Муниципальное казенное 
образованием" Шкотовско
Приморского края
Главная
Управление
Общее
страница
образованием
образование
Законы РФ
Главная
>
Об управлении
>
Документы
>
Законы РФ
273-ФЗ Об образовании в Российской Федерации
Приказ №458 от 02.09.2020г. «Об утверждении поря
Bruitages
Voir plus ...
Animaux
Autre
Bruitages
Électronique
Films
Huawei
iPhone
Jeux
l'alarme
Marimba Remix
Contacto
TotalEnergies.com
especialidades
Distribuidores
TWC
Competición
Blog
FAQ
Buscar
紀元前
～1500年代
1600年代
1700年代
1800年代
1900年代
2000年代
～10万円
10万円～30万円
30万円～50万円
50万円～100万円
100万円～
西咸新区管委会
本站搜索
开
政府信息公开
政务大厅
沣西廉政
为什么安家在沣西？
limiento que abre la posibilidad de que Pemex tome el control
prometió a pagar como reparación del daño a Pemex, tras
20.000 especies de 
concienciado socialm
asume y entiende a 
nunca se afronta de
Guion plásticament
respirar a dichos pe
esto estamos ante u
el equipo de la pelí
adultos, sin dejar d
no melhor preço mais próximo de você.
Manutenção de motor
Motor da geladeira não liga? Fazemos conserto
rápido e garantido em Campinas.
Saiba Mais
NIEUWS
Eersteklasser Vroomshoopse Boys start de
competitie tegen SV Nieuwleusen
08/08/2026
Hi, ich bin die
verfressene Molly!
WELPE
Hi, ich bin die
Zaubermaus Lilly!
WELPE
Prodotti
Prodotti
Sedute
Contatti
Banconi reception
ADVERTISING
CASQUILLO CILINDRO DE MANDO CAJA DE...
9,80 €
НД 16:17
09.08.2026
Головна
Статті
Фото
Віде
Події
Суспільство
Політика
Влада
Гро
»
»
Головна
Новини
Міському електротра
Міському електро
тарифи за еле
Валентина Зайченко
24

What to produce>
Copy every line of the listing above word for word, keeping the original order and the original characters.

Result below>
Муниципальное казенное 
образованием" Шкотовско
Приморского края
Главная
Управление
Общее
страница
образованием
образование
Законы РФ
Главная
>
Об управлении
>
Документы
>
Законы РФ
273-ФЗ Об образовании в Российской Федерации
Приказ №458 от 02.09.2020г. «Об утверждении поря
Bruitages
Voir plus ...
Animaux
Autre
Bruitages
Électronique
Films
Huawei
iPhone
Jeux
l'alarme
Marimba Remix
Contacto
TotalEnergies.com
especialidades
Distribuidores
TWC
Competición
Blog
FAQ
Buscar
紀元前
～1500年代
1600年代
1700年代
1800年代
1900年代
2000年代
～10万円
10万円～30万円
30万円～50万円
50万円～100万円
100万円～
西咸新区管委会
本站搜索
开
政府信息公开
政务大厅
沣西廉政
为什么安家在沣西？
limiento que abre la posibilidad de que Pemex tome el control
prometió a pagar como reparación del daño a Pemex, tras
20.000 especies de 
concienciado socialm
asume y entiende a 
nunca se afronta de
Guion plásticament
respirar a dichos pe
esto estamos ante u
el equipo de la pelí
adultos, sin dejar d
no melhor preço mais próximo de você.
Manutenção de motor
Motor da geladeira não liga? Fazemos conserto
rápido e garantido em Campinas.
Saiba Mais
NIEUWS
Eersteklasser Vroomshoopse Boys start de
competitie tegen SV Nieuwleusen
08/08/2026
Hi, ich bin die
verfressene Molly!
WELPE
Hi, ich bin die
Zaubermaus Lilly!
WELPE
Prodotti
Prodotti
Sedute
Contatti
Banconi reception
ADVERTISING
CASQUILLO CILINDRO DE MANDO CAJA DE...
9,80 €
НД 16:17
09.08.2026
Головна
Статті
Фото
Віде
Події
Суспільство
Політика
Влада
Гро
»
»
Головна
Новини
Міському електротра
Міському електро
тарифи за еле
Валентина Зайченко
24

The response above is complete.